Bilingual Education Subject of House GOP Budget Cutting

House Republicans want to cut bilingual education budgets by as much as 50 percent, but the Clinton administration is fighting for the programs, saying some children learn better in their native language.

ANDREA ARCENEAUX, Anchor: [in progress] -is a language barrier. Some feel that educating these people in both English and their native language is the best approach. Others, however, disagree. In today’s installment of our series ‘Spending Down,’ CNN’s Carl Rochelle reports on the move to cut funds for bilingual education.

TEACHER: ‘Flora’ – what does it mean? Meaning? ‘Flora.’ Anybody, raise your hand? [speaks in Spanish]

CARL ROCHELLE, Correspondent: This Fairfax County, Virginia science class is bilingual. These students speak some English, but their ability to understand questions without help is limited. Some Republicans want to take that help away as part of the congressional effort to spend down the budget. Wisconsin Representative Toby Roth backs legislation to cut funding for bilingual education.

Rep. TOBY ROTH (R-WI): Well, I feel that we are one nation, one people, and we have to have a- one language. And I feel that bilingual education, every study proves that, shows that it holds youngsters back. It doesn’t allow them to compete.

CARL ROCHELLE: According to the Education Department, more than two million public school students face a language barrier everyday.

JIM LYONS, National Association for Bilingual Education: Thousands of children will not be learning English as quickly as they are with- with these programs. They will not also be learning the content, subject matter of math, science, history, civics and all the other things that our schools have to teach and the children have to learn.

CARL ROCHELLE: Politicians like to refer to the United States as ‘the great melting pot,’ a place where millions stream through Ellis Island searching for a common ideal – freedom – and adopted a common language – English.

Rep.
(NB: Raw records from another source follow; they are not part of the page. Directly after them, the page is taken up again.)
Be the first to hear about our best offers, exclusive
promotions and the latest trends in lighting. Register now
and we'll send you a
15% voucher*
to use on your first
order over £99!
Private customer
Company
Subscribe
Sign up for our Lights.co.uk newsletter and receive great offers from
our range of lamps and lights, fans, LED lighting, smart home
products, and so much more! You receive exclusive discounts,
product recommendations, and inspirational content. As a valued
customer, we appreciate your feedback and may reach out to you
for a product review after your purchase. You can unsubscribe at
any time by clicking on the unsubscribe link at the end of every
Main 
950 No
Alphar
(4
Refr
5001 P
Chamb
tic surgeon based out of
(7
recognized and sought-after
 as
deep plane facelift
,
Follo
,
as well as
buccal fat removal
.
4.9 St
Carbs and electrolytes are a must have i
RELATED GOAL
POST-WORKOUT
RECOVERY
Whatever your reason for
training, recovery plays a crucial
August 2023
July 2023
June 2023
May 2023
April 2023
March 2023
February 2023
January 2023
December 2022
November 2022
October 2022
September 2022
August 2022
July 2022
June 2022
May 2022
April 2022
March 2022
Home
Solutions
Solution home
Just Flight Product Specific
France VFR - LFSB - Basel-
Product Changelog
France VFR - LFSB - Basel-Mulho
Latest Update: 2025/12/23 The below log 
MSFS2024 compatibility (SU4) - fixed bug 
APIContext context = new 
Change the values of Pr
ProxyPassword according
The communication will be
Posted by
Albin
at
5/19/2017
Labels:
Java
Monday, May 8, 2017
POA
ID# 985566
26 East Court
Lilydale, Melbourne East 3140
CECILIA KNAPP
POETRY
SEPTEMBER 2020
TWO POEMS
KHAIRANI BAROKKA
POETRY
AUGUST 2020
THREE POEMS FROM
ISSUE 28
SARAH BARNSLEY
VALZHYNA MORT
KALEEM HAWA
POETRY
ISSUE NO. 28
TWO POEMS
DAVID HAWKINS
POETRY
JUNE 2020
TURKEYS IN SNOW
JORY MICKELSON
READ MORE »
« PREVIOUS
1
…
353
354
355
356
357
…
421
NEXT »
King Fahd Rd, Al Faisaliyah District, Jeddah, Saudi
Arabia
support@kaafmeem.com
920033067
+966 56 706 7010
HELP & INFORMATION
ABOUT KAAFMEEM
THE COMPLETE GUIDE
NEWT GINGRICH (R-GA), House Speaker: And I’ll just say it flatly, I think anybody who argues we ought to have more than one common language doesn’t understand anything about how human societies operate.

JORGE GONZALEZ, Teacher: You’re going to write about the trip.-

CARL ROCHELLE: -Bilingual instructor Jorge Gonzalez was born in the U.S. and raised in Puerto Rico where the schools he attended taught students only in Spanish.

JORGE GONZALEZ: We can’t afford to wait three generations for them to become part of the mainstream. I mean, we have to get ’em, you know, fluent in the language.

CARL ROCHELLE: The Clinton administration wants to continue current programs, but House Republicans want to cut bilingual funds by at least 50 percent. Gonzalez says if that happens it could mean some of these students will face a less productive life and a lower standard of living. Carl Rochelle, CNN, Washington.